• **Dataset excerpt**
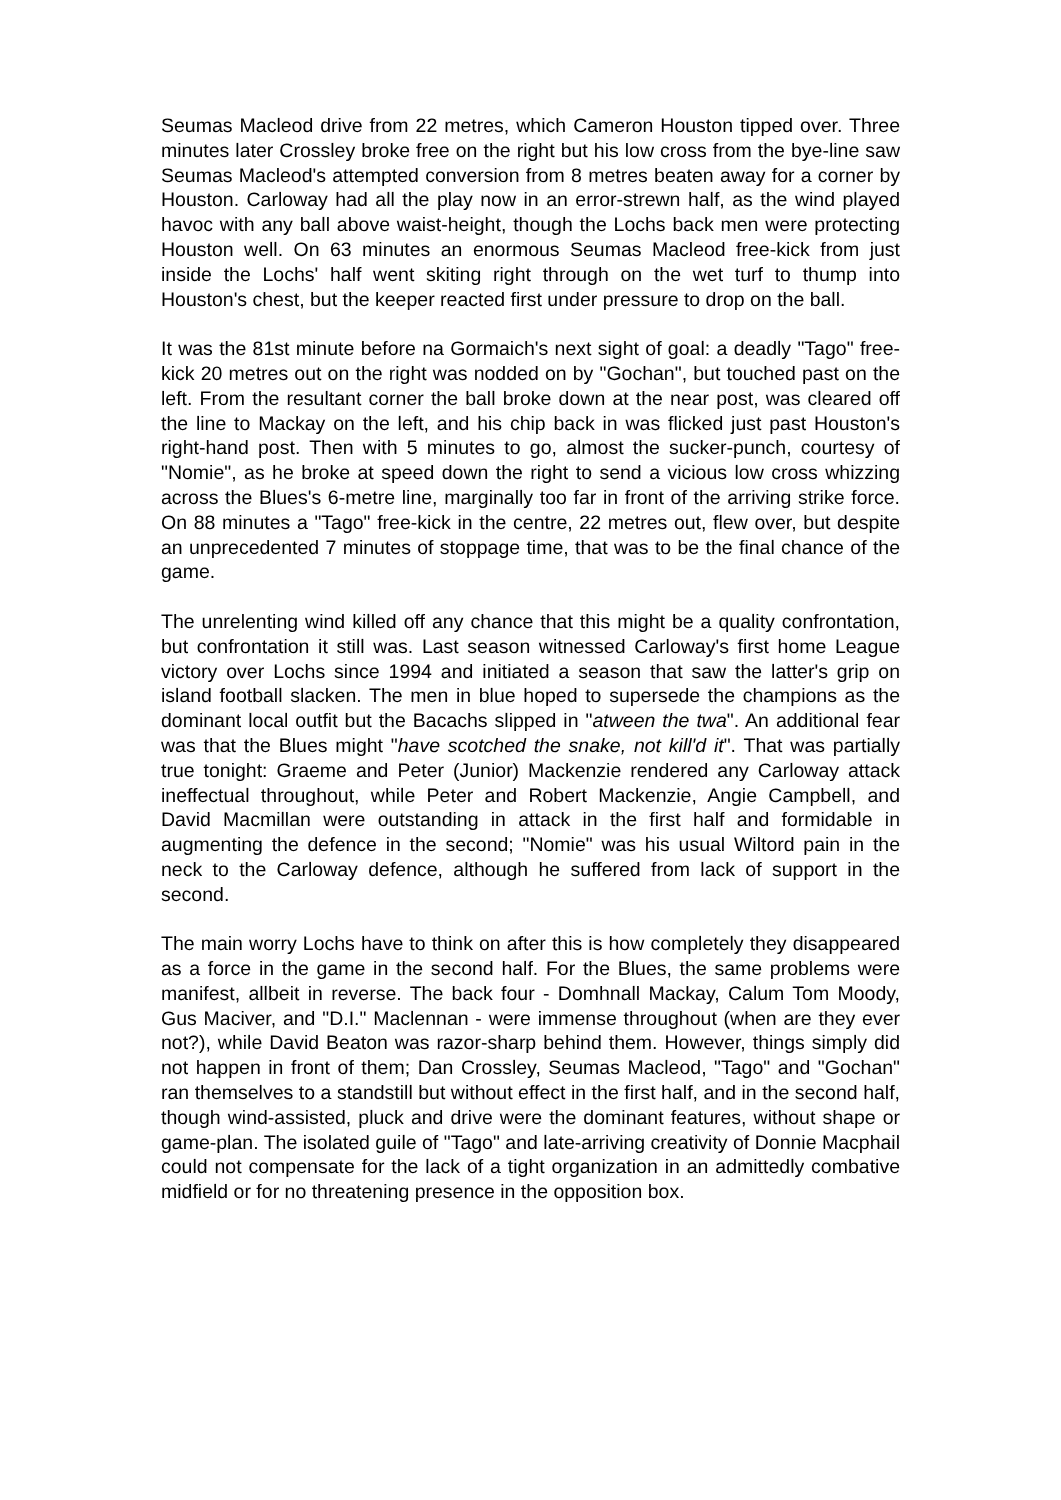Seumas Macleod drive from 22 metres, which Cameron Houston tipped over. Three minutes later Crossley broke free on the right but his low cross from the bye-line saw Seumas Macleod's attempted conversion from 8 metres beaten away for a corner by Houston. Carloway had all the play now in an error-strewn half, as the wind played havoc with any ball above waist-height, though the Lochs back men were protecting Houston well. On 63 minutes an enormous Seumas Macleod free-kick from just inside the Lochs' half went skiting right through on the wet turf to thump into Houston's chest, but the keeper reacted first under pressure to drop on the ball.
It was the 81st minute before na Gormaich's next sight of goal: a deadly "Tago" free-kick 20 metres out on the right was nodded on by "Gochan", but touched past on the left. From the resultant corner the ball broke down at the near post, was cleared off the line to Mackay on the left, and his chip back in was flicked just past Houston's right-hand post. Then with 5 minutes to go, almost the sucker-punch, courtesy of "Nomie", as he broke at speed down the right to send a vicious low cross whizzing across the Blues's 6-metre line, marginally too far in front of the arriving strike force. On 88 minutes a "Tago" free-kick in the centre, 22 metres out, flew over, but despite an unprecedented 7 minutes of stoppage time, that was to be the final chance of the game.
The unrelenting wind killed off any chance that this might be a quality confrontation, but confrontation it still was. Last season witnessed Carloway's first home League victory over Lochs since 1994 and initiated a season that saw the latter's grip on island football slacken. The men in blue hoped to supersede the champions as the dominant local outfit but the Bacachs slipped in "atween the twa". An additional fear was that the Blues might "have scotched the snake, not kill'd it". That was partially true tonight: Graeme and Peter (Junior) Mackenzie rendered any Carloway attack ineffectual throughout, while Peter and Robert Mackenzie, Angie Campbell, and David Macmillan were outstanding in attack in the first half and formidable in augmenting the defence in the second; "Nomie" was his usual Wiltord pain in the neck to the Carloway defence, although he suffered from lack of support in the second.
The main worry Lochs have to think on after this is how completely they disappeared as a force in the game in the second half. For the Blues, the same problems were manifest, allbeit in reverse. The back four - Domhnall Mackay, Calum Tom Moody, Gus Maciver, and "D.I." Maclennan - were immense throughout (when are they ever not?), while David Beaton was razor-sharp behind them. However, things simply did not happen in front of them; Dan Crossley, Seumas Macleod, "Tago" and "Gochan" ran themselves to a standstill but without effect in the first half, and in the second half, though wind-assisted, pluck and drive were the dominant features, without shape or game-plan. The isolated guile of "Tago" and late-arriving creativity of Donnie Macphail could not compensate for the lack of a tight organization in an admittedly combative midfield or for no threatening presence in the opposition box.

• **Task to carry out**
Dropping every picture, restate the material word for word.

• **Exercise solution**
Seumas Macleod drive from 22 metres, which Cameron Houston tipped over. Three minutes later Crossley broke free on the right but his low cross from the bye-line saw Seumas Macleod's attempted conversion from 8 metres beaten away for a corner by Houston. Carloway had all the play now in an error-strewn half, as the wind played havoc with any ball above waist-height, though the Lochs back men were protecting Houston well. On 63 minutes an enormous Seumas Macleod free-kick from just inside the Lochs' half went skiting right through on the wet turf to thump into Houston's chest, but the keeper reacted first under pressure to drop on the ball.
It was the 81st minute before na Gormaich's next sight of goal: a deadly "Tago" free-kick 20 metres out on the right was nodded on by "Gochan", but touched past on the left. From the resultant corner the ball broke down at the near post, was cleared off the line to Mackay on the left, and his chip back in was flicked just past Houston's right-hand post. Then with 5 minutes to go, almost the sucker-punch, courtesy of "Nomie", as he broke at speed down the right to send a vicious low cross whizzing across the Blues's 6-metre line, marginally too far in front of the arriving strike force. On 88 minutes a "Tago" free-kick in the centre, 22 metres out, flew over, but despite an unprecedented 7 minutes of stoppage time, that was to be the final chance of the game.
The unrelenting wind killed off any chance that this might be a quality confrontation, but confrontation it still was. Last season witnessed Carloway's first home League victory over Lochs since 1994 and initiated a season that saw the latter's grip on island football slacken. The men in blue hoped to supersede the champions as the dominant local outfit but the Bacachs slipped in "atween the twa". An additional fear was that the Blues might "have scotched the snake, not kill'd it". That was partially true tonight: Graeme and Peter (Junior) Mackenzie rendered any Carloway attack ineffectual throughout, while Peter and Robert Mackenzie, Angie Campbell, and David Macmillan were outstanding in attack in the first half and formidable in augmenting the defence in the second; "Nomie" was his usual Wiltord pain in the neck to the Carloway defence, although he suffered from lack of support in the second.
The main worry Lochs have to think on after this is how completely they disappeared as a force in the game in the second half. For the Blues, the same problems were manifest, allbeit in reverse. The back four - Domhnall Mackay, Calum Tom Moody, Gus Maciver, and "D.I." Maclennan - were immense throughout (when are they ever not?), while David Beaton was razor-sharp behind them. However, things simply did not happen in front of them; Dan Crossley, Seumas Macleod, "Tago" and "Gochan" ran themselves to a standstill but without effect in the first half, and in the second half, though wind-assisted, pluck and drive were the dominant features, without shape or game-plan. The isolated guile of "Tago" and late-arriving creativity of Donnie Macphail could not compensate for the lack of a tight organization in an admittedly combative midfield or for no threatening presence in the opposition box.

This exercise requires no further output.